Le Dr Koudouvo a démontré que la valorisation de ces connaissances locales constitue un levier de développement massif, à condition d’inclure une analyse fine des rapports de genre. Cette approche rejoint les recommandations internationales, notamment celles de l’OMS, qui encourage l’intégration des médecines traditionnelles dans les systèmes de santé modernes.
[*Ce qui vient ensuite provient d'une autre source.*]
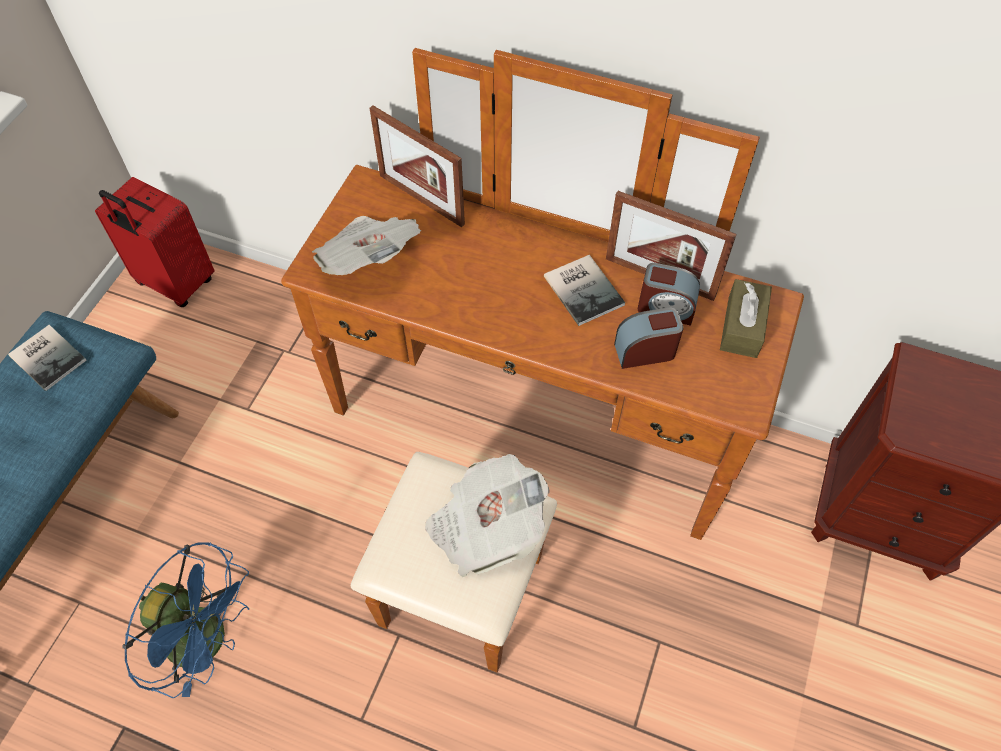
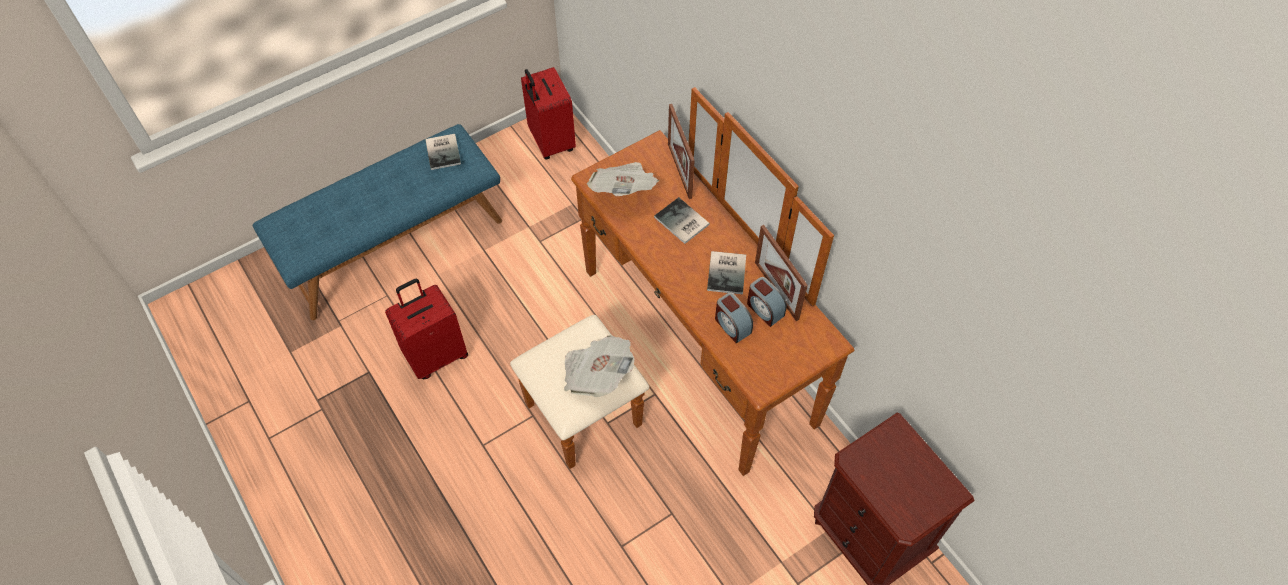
camera: 35 degrees right, 0 degrees up
(209, 640) = (436, 355): blue fan -> red suitcase
(476, 260) = (681, 222): none -> book
(645, 351) = (732, 325): alarm clock -> alarm clock turned 150 degrees counterclockwise
(742, 327) = (799, 345): brown tissue box -> none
Le professeur Komlan Batawila était aux manettes pour modérer ce dialogue entre tradition et modernité, avec le soutien de Mme Caroline Akatcha. Dans l’assistance, on a noté la présence de la professeure Akossiwoa Madjé Essi Quashie, secrétaire générale de l’institution, entourée de doyens et d’experts médicaux. La diversité des participants – doyens de faculté, enseignants-chercheurs et spécialistes de la santé – a renforcé aussi la légitimité scientifique et institutionnelle de la rencontre.

Les rapporteurs de la séance, les docteurs Efoué Holaly Gbekley et Kodjo Adi, ont constaté une convergence de vues : l’intégration des savoirs traditionnels dans les politiques publiques est une urgence. Cette urgence est d’autant plus palpable que, dans la réalité quotidienne, une majorité de Togolais recourent déjà à la médecine traditionnelle, souvent faute d’accès aux soins modernes.